Lay out everything from the line containing "Reading left to" down to the line containing "P2: median 0.3, box" as a Markdown table with the columns No. and Line. Number each line and skip the blank ones.

Listed entries
• • • • •

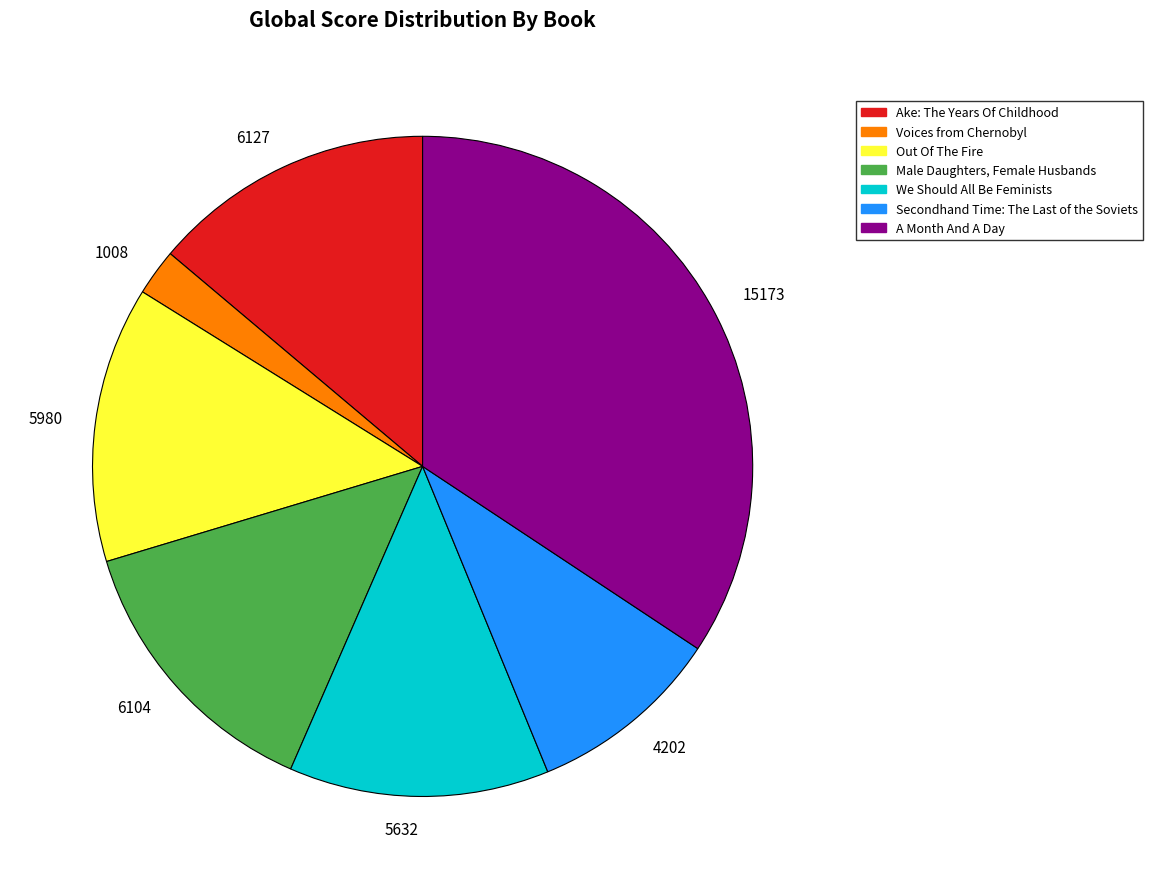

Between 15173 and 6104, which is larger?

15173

• • • • •

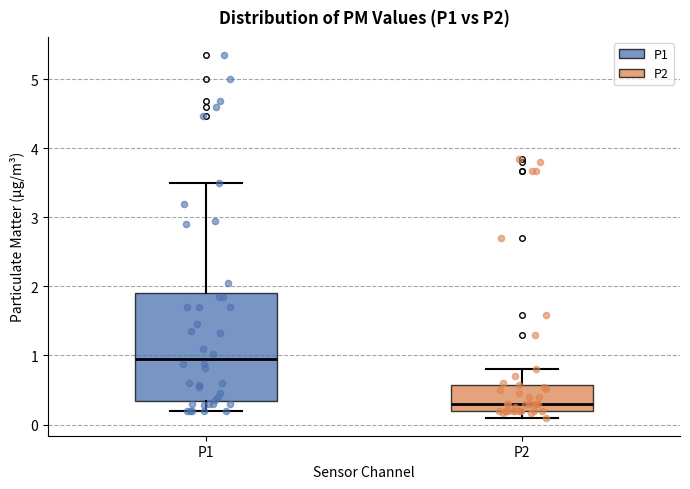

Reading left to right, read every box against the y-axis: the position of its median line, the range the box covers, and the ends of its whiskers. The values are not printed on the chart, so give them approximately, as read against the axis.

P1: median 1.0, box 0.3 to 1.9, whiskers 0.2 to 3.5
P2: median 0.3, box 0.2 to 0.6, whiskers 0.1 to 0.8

• • • • •

Result
| No. | Line |
|---|---|
| 1 | Reading left to right, read every box against the y-axis: the position of its median line, the range the box covers, and the ends of its whiskers. The values are not printed on the chart, so give them approximately, as read against the axis. |
| 2 | P1: median 1.0, box 0.3 to 1.9, whiskers 0.2 to 3.5 |
| 3 | P2: median 0.3, box 0.2 to 0.6, whiskers 0.1 to 0.8 |